# Studying the Malay language



## zennie (Nov 2, 2015)

Hello,

I am a Czech student interested in languages and cultures of Asia. I am going to graduate from university next year and am thinking about my future career. One of things I want to do is to learn Malay/Indonesian language. Studying the local language in China or Japan is pretty easy, there are both private schools and universities with courses, often with scholarships for 6 and more months available. However, it seems there are not many international students who come to Malaysia to study the language. I cannot find any university programs teaching Malay language for foreign students, I was only able to find private schools with rather expensive tuition fees. The only scholarships I was able to find are only for postgraduate science/engineering programs. Coming from not exactly a rich country, I cannot afford it, at least as long as I am not able to work (which is usually prohibited on student visas). 

My second choice would be Indonesia, since it fulfills the requirement of language I am interested in and they do have governmental program (Darmasiswa) to provide scholarships to foreign students interested in language study. 

However, having visited both countries, I am now more interested in Malaysia.

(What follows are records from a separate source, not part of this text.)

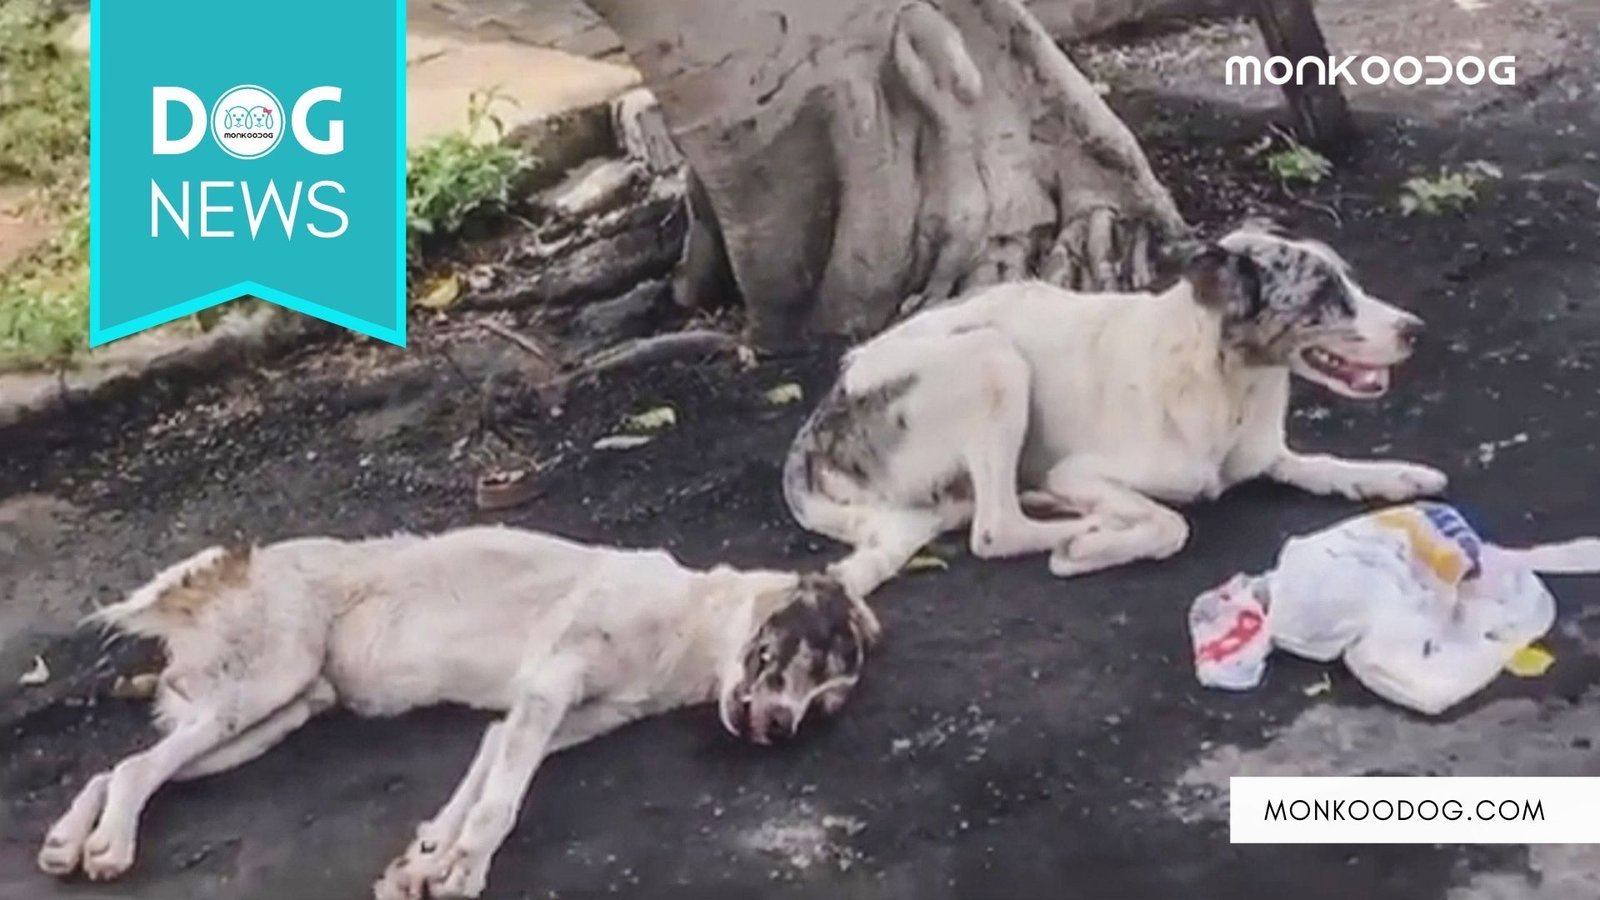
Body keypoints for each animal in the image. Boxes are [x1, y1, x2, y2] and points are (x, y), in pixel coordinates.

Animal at [34, 522, 876, 890]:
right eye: (804, 652)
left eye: (828, 704)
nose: (779, 731)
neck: (689, 630)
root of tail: (242, 567)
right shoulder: (551, 683)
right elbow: (500, 802)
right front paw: (464, 870)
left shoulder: (551, 714)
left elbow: (480, 778)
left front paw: (432, 853)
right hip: (264, 684)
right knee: (136, 769)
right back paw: (107, 847)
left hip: (273, 714)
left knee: (121, 768)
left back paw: (71, 840)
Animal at [787, 219, 1452, 595]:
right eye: (1324, 295)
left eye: (1350, 281)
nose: (1417, 330)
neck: (1226, 383)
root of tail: (819, 426)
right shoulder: (1082, 472)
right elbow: (1172, 524)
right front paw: (1101, 542)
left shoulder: (1264, 453)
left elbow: (1322, 465)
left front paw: (1393, 475)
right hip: (993, 359)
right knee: (996, 529)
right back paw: (1080, 528)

So I would like to ask, is there any affordable way to study the language in Malaysia? That means with a scholarship or being allowed do some work to cover the costs. Unfortunately, my qualifications are not that extensive. I am mostly interested in travel industry and educated in languages, apart from my mother tongue and English, I speak Chinese and Japanese. I now work freelance as a tour guide (in Japan and China) and in dictionary development, translations and interpreting. 

Thank you in advance for pointing out if there are any affordable options for me to spend some time in Malaysia.


----------



## zaly (Jul 22, 2015)

Hai zennie,

I was learning a basic foreign languages in IIUM, I may suggested you to check here 

iium dot edu dot my (/) ifla

Hope will help.


----------



## stardazzlednet (Jul 22, 2013)

Hi,

*yo*u may check this out languagehouse(dot)edu(dot)my/languagecourses.html
they are under Travel Agency management orientescape(dot)com(dot)my/

Hope this help


----------